◆ KUTIPAN PILIHAN:
>>
Oleh: Novrizal R Topa
Anggota PWI Sulawesi Tenggara
Meningkatnya jumlah perempuan sebagai calon kepala daerah dalam Pilkada di Sulawesi Tenggara (Sultra) merupakan sebuah fenomena yang sangat menarik dalam lanskap politik lokal Indonesia.
Berdasar hasil Proyeksi Penduduk Interim 2020-2023 oleh BPS, penduduk Sulawesi Tenggara, berjumlah 2. 659.156 jiwa, terdiri dari 1.346.653 berjenis kelamin laki-laki dan 1.312.503 perempuan.
Sementara itu, dalam daftar pemilih berkelanjutan tingkat Provinsi Sulawesi Tenggara, 2023, BPS mencatat laki-laki berjumlah 903.182 jiwa, sedangkan perempuan 873.363.
Dalam kancah Pesta Demokrasi Sulawesi Tenggara tahun 2024, fenomena munculnya 12 perempuan sebagai calon dalam Pilgub, Pilwali, dan Pilbup menandai perubahan signifikan dalam politik lokal.
<<
◆ TUGAS:
• a. Ulangi bagian entri yang dimulai dari baris berisi "order: Sapindales" sampai baris terakhir entri, tanpa mengubah apa pun.
• b. Sambung tulisan tentang perempuan calon kepala daerah di Sulawesi Tenggara, mulai setelah kalimat terakhirnya.

◆ BARIS DATA:
>>
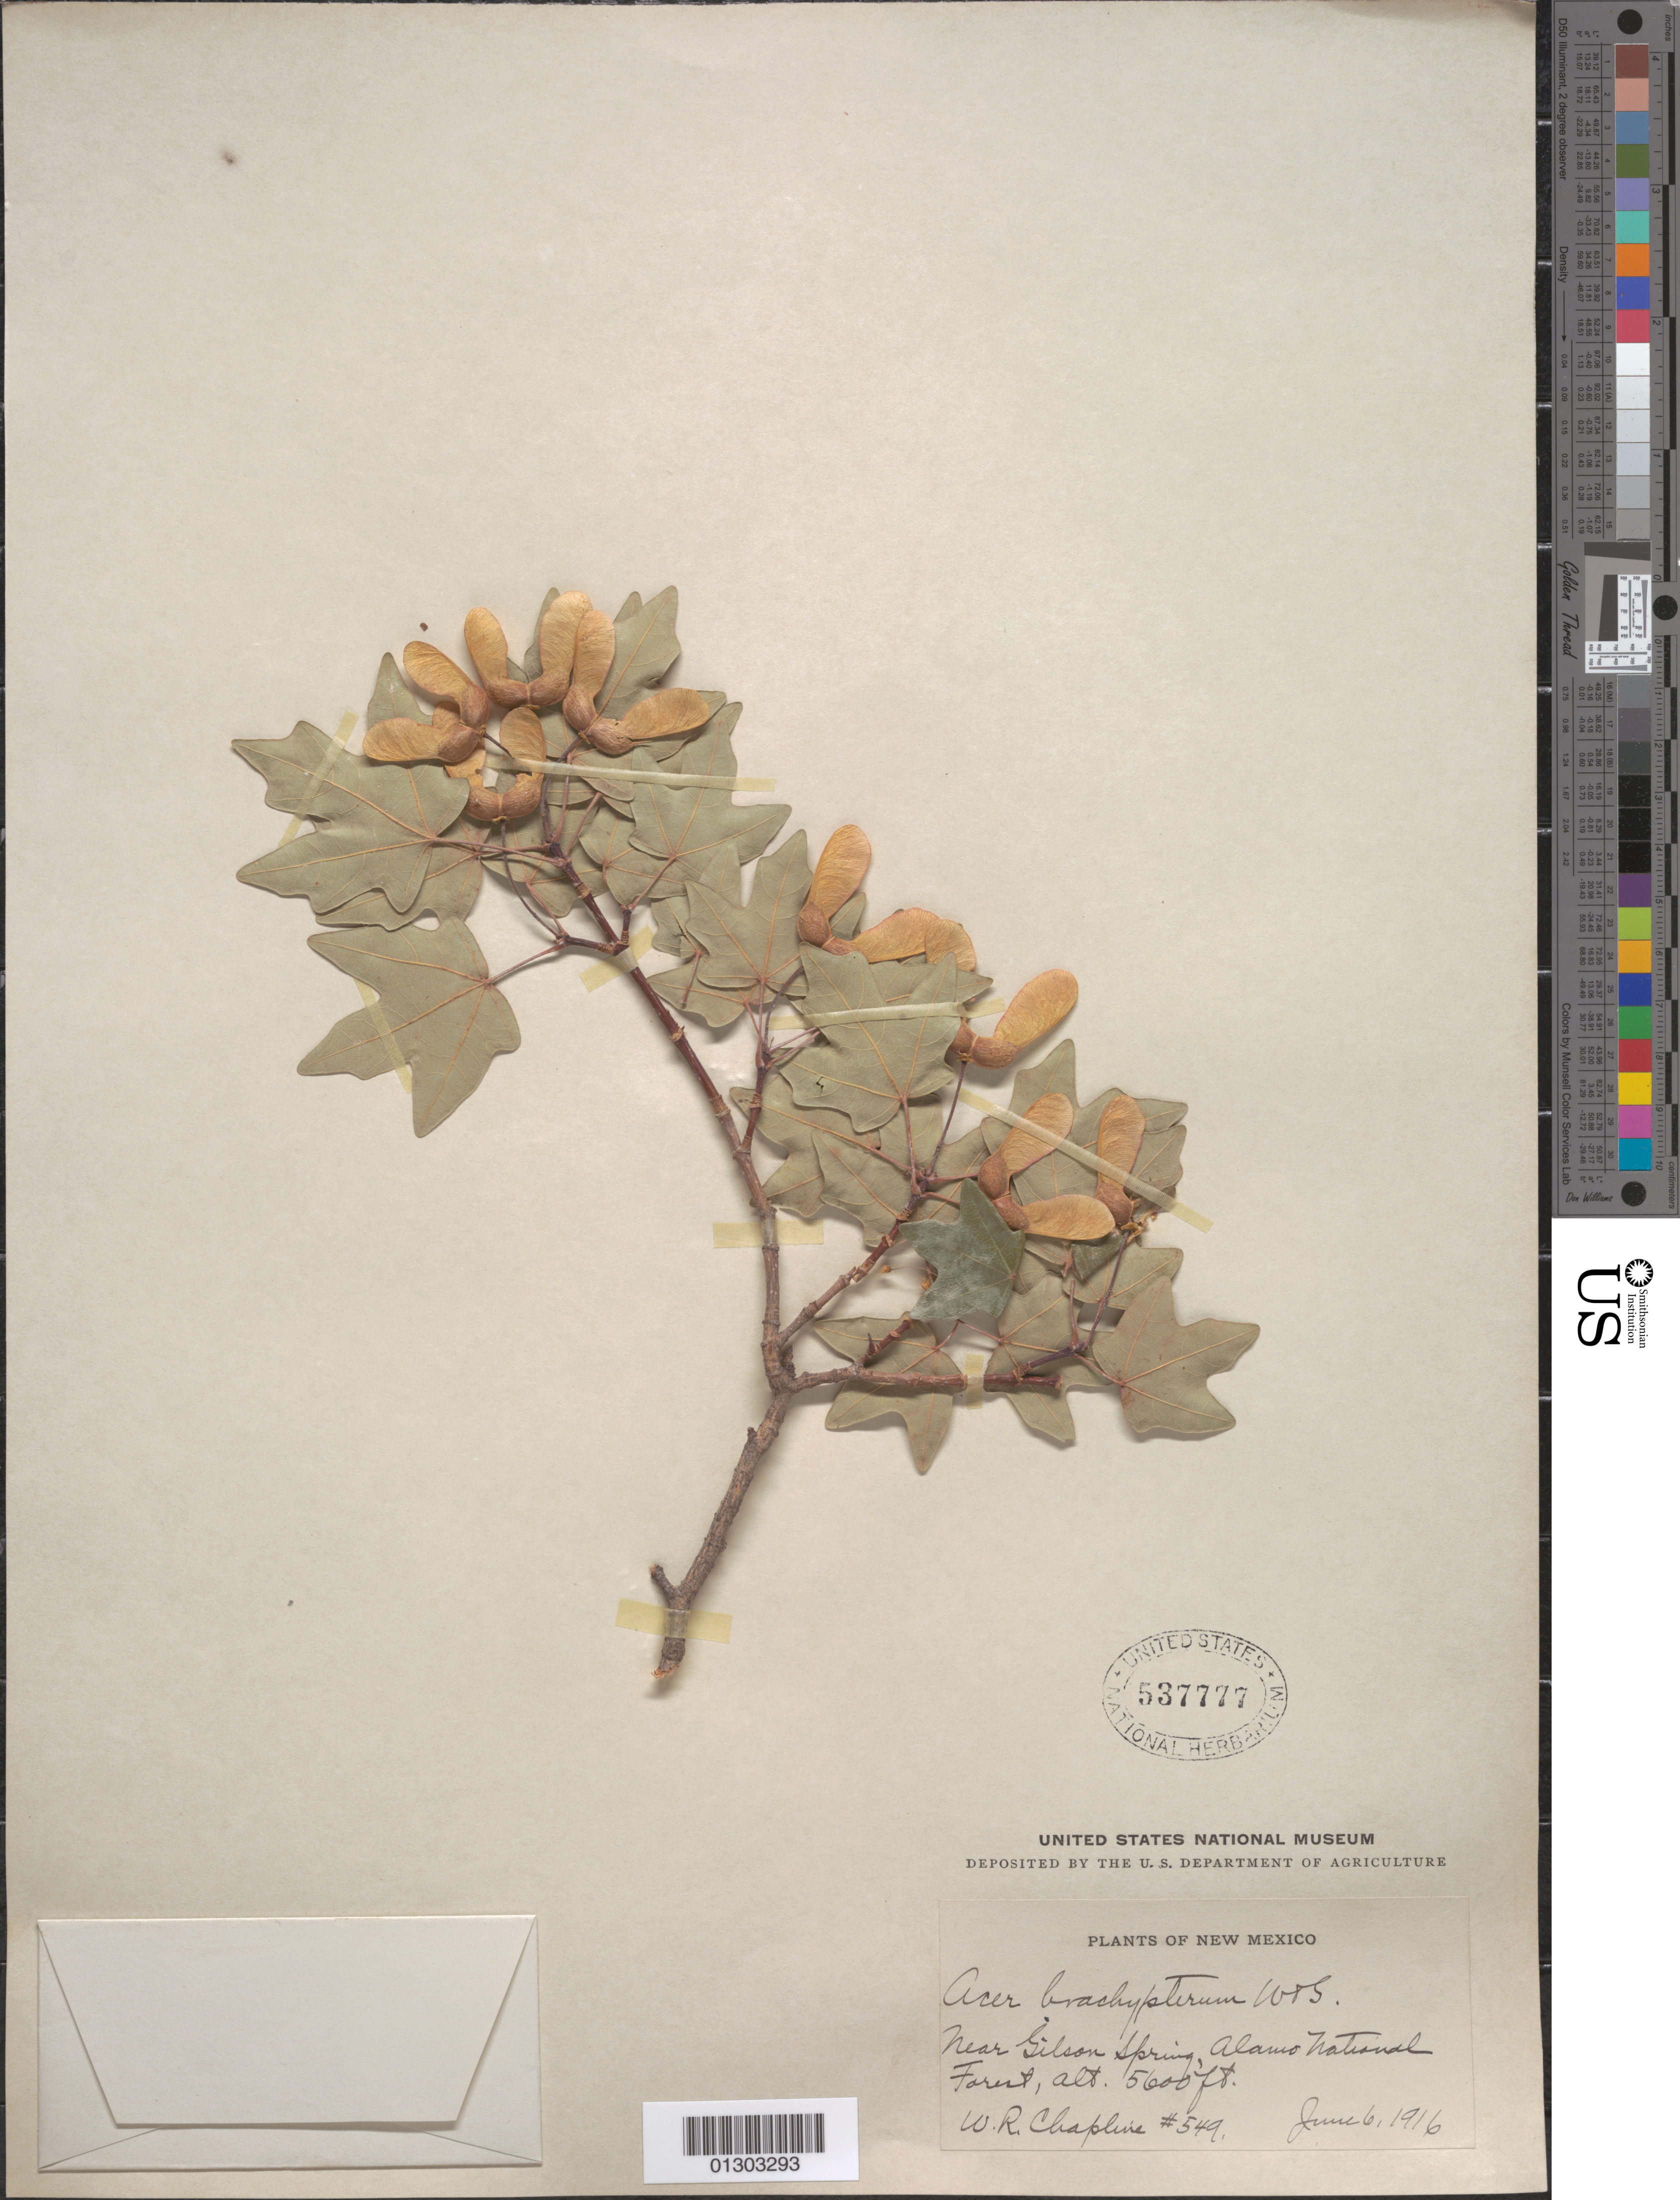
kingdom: Plantae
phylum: Tracheophyta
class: Magnoliopsida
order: Sapindales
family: Sapindaceae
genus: Acer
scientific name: Acer grandidentatum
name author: Nutt.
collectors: W. Chapline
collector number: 549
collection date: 1916-06-06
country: United States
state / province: New Mexico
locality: Alamo National Forest, near Gilson Spring.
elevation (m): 1707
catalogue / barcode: US 537777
<<
◆ KUNCI JAWABAN:
• a.
order: Sapindales
family: Sapindaceae
genus: Acer
scientific name: Acer grandidentatum
name author: Nutt.
collectors: W. Chapline
collector number: 549
collection date: 1916-06-06
country: United States
state / province: New Mexico
locality: Alamo National Forest, near Gilson Spring.
elevation (m): 1707
catalogue / barcode: US 537777

• b.
Ini menunjukkan bahwa semakin banyak perempuan yang berani maju dan menunjukkan kualitas kepemimpinan mereka di berbagai tingkatan. Fenomena ini tak hanya menjadi simbol kemajuan kesetaraan gender di bumi Anoa, tetapi juga tantangan baru untuk menghadapi realitas politik yang sering didominasi oleh laki-laki. Partisipasi mereka membuka peluang bagi perubahan kebijakan yang lebih inklusif dan berfokus pada isu-isu sosial penting.
Ada beberapa dimensi yang perlu ditinjau lebih lanjut untuk memahami signifikansi dari fenomena ini, baik dari aspek sosial, politik, maupun kultural.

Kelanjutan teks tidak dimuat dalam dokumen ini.